Instruction:
Set down exactly the lines below, starting at the one that contains "Parametry zboží" and ending at the one that contains "250/650 m3/h (na min a max", with both of those lines included and nothing else.

Exercise input:
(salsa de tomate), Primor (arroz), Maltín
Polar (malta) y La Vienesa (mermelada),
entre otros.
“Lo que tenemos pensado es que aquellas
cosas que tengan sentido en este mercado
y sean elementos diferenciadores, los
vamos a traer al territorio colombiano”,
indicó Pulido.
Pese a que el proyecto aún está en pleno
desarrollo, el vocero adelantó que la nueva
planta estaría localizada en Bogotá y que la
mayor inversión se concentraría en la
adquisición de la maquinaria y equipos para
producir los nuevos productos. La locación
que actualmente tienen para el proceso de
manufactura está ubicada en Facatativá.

==

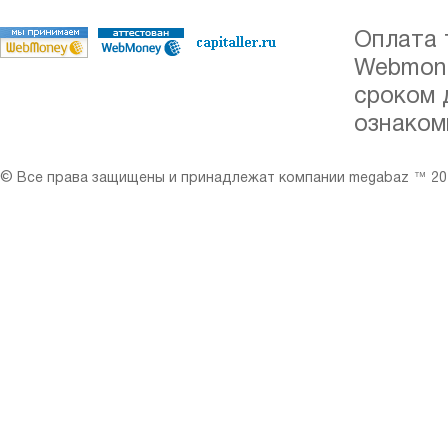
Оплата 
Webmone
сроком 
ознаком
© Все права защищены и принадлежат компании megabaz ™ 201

* * *

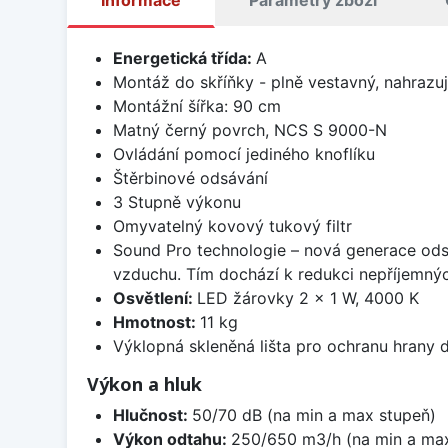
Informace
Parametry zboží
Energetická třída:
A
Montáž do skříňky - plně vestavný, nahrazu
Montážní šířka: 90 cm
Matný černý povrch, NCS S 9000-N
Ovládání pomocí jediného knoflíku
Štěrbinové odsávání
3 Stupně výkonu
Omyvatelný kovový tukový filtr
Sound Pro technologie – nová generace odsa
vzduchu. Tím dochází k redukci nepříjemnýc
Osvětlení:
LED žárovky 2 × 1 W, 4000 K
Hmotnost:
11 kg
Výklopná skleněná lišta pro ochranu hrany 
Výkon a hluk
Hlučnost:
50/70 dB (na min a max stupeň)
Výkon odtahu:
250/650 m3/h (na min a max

Output of the exercise:
Parametry zboží
Energetická třída:
A
Montáž do skříňky - plně vestavný, nahrazu
Montážní šířka: 90 cm
Matný černý povrch, NCS S 9000-N
Ovládání pomocí jediného knoflíku
Štěrbinové odsávání
3 Stupně výkonu
Omyvatelný kovový tukový filtr
Sound Pro technologie – nová generace odsa
vzduchu. Tím dochází k redukci nepříjemnýc
Osvětlení:
LED žárovky 2 × 1 W, 4000 K
Hmotnost:
11 kg
Výklopná skleněná lišta pro ochranu hrany 
Výkon a hluk
Hlučnost:
50/70 dB (na min a max stupeň)
Výkon odtahu:
250/650 m3/h (na min a max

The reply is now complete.